Anahí Matthews. Proferiu o nome mentalmente, imprimindo-o lá. Anahí Matthews, sua esposa. A rígida e elegante Anahí, sempre tão distante, agora era sua. Alfonso sabia que nenhuma outra mulher deveria ocupar seus pensamentos naquela noite, mas não conseguia parar de pensar em Dulce. Não podia deixar de compará-la a Anahí. Dulce era uma mulher forte, capaz de discutir e enfrentá-lo cara a cara. E depois simplesmente beijá-lo com todo o ardor da sua natureza impetuosa. Era uma explosão de cores. A pele bronzeada, a cabeça repleta de cachos castanho-mel luminosos, os olhos tão azuis quanto o céu do solstício de verão. Dulce era o sol, quente e brilhante. Anahí era a lua, pálida, fria e distante. Anahí... O que havia nela que a tornava tão intrigante? Seriam os olhos tão velados e misteriosos? Algum dia ele teria desejado alguém mais do que a desejava? Seus mistérios só o atraíam ainda mais, fazendo-o querer desvendá-los.
Mas ao entrarem no apartamento, na primeira noite em que ambos passariam juntos, soube que não poderia fazer amor com ela. Passara a semana toda pensando nesse momento, desejando-a, querendo sentir sua carne macia sob a dele, mas agora percebia que simplesmente não conseguiria. A aflição que o enfraquecera nas últimas semanas voltara à vida, fresca e amarga como sempre fora. Teria que dizer adeus a Dulce.
Quando a porta se fechou, Anahí se virou nos braços dele, contorcendo-se, envolvendo-o pelo pescoço. Ele a beijou de leve, odiando a rigidez do próprio corpo. Então, abaixou-lhe os braços e a afastou.
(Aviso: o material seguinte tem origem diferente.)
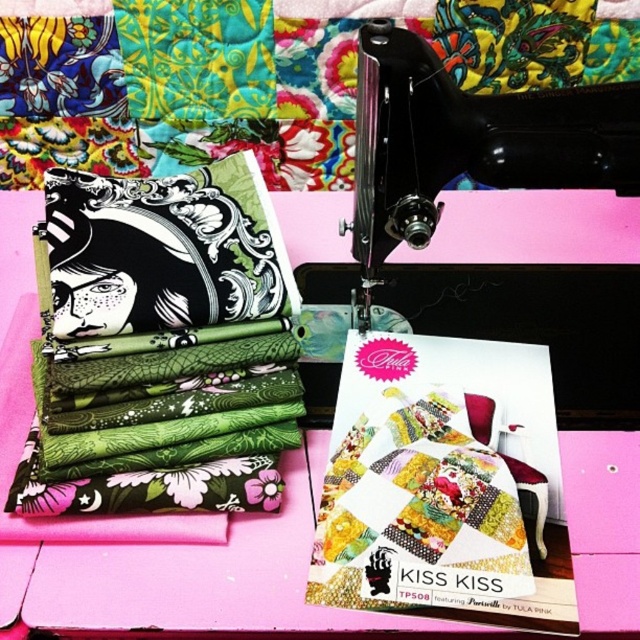
Based on the photo, you are a tailor who wants to place a new fabric roll on the pink wood table at center. However, there is already a stack of folded fabrics on the black plastic sewing machine at center. Can the fabric roll fit on the table instead?

The pink wood table at center is in front of the black plastic sewing machine at center, so the fabric roll can be placed on the table since it is accessible and not obstructed by the sewing machine.

You are a tailor who needs to place a small pin exactly halfway between point (188, 564) and point (356, 230). Where would you place the pin?

The halfway point between point (188, 564) and point (356, 230) is calculated by averaging their coordinates. The x coordinate is 0.623 and the y coordinate is 0.4265. So, place the pin at point 0.623, 0.4265.

You have a rectangular box that is 20 cm wide. You need to place it on either the pink wood table at center or the black plastic sewing machine at center. Which surface can it fit on without overhanging?

The pink wood table at center has a larger width than the black plastic sewing machine at center, so the box can fit on the pink wood table at center without overhanging.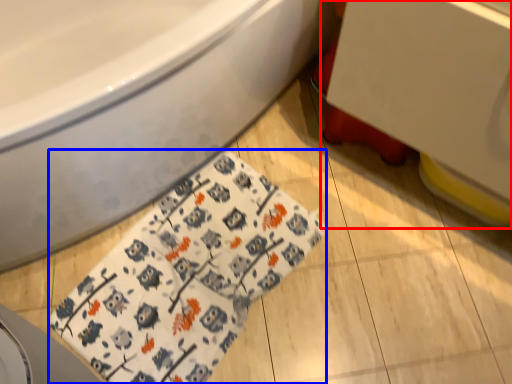
Question: Among these objects, which one is farthest to the camera, sink (highlighted by a red box) or blanket (highlighted by a blue box)?

Choices:
 (A) sink
 (B) blanket

Answer: (B)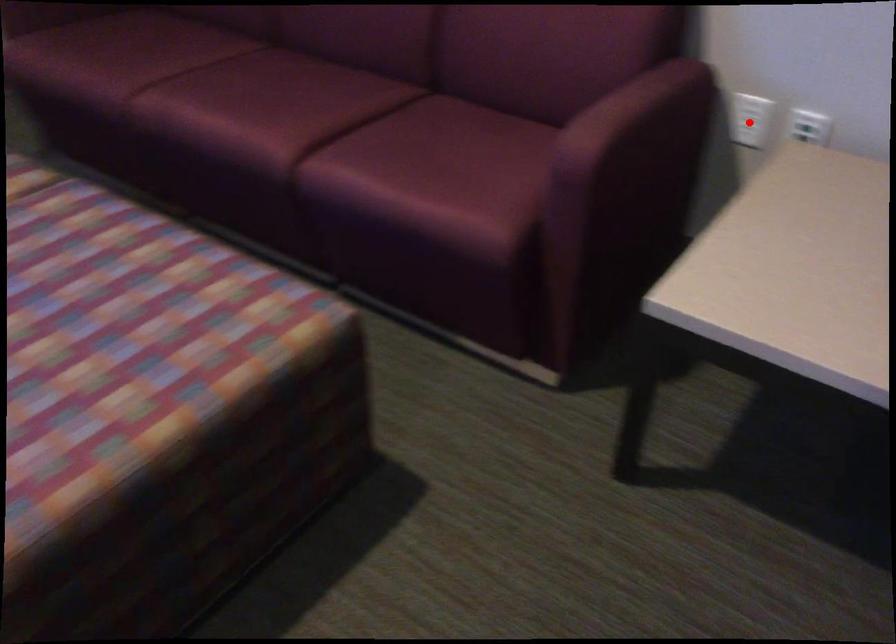
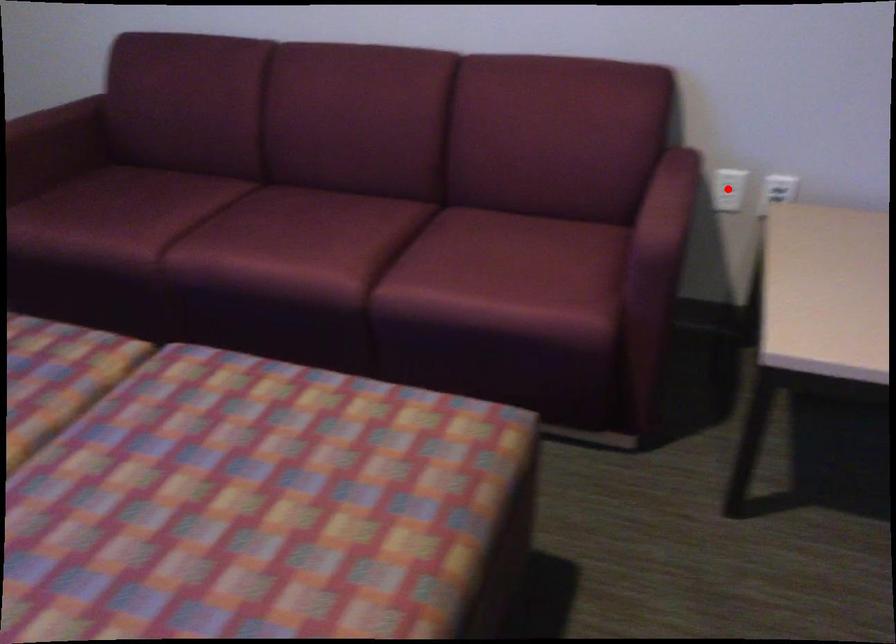
I am providing you with two images of the same scene from different viewpoints. A red point is marked on the first image and another point is marked on the second image. Do the highlighted points in image1 and image2 indicate the same real-world spot?

Yes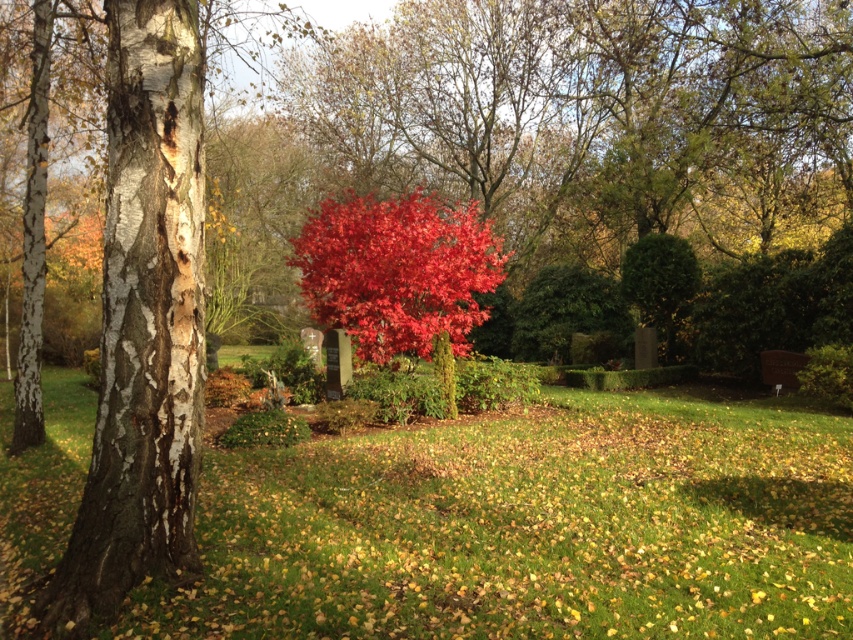
From the picture: You are standing in the autumn scene and want to place a small decorative rock between the green grass at center and the white bark birch tree at left. Based on their positions, where should you place the rock?

The green grass at center is to the right of the white bark birch tree at left, so you should place the rock between them along the line connecting their positions, ensuring it is equidistant from both.

You are a gardener assessing the landscape. You notice the green grass at center and the white bark birch tree at left. Which of these two has a greater height?

The white bark birch tree at left has a greater height compared to the green grass at center.

You are standing at the viewpoint of the image and want to walk towards the point labeled as point (303, 237). However, there is an obstacle at point (136, 124). Will you encounter this obstacle before reaching your destination?

Yes, you will encounter the obstacle at point (136, 124) before reaching point (303, 237) because point (136, 124) is in front of point (303, 237).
— Deixe-me dar uma olhada neste lugar — protelou. — Não o vi desde que você colocou a mobília.
— Ficou ótimo!
Alfonso caminhou pelo apartamento e Anahí o seguiu, Confusa por ele ter se livrado do seu abraço. Desequilibrada, abaixou-se e retirou os sapatos, sentindo-se mais estável descalça do que cambaleando sobre os saltos dos sapatos. Alfonso aprovou a decoração, então parecia não ter mais palavras. Suspirou e correu uma das mãos pelos cabelos. Conseguindo por fim tomar uma decisão, caminhou até Anahí e passou o braço em torno da sua cintura novamente. Firmando-a, levou-a até a porta do quarto dela. Apesar da necessidade que sentia de ficar só, o fato de não poder entrar naquele quarto sem um convite, ainda o irritava. Abriu a porta, alcançou o interruptor e acendeu a luz. Então segurou-a pelos ombros.
— Sinto muito — proferiu num tom baixo e frio.
— A cerimônia me afetou demais e não posso... Preciso ficar sozinho esta noite. Sinto muito — repetiu, esperando pela reação dela.
Não houve nenhuma. Anahí se limitou a encará-lo, parecendo menor que o habitual porque estava descalça. Os olhos exóticos desprovidos do brilho de minutos atrás.
— Boa noite — disse ela e se afastou, fechando a porta, antes que ele pudesse dizer qualquer outra coisa, se é que viria outra palavra a sua mente. Alfonso ficou parado olhando para a madeira branca da porta, os ombros largos caídos, as recordações atingindo-o dolorosamente durante vários minutos até ele se virar e seguir para o próprio quarto.
Deitou-se, mas não conseguiu dormir. Os anos que vivera com Dulce passaram pela sua mente como um filme, voltando a familiarizá-lo com todas as expressões que cruzavam a face bonita e expressiva da esposa. Os planos que fizeram durante as duas gravidezes dela. O orgulho e a profunda adoração que sentira ao pegar os filhos pela primeira vez nos braços. Lágrimas quentes queimaram o fundo dos seus olhos, mas não rolaram. Seus filhos. Justin. Shane.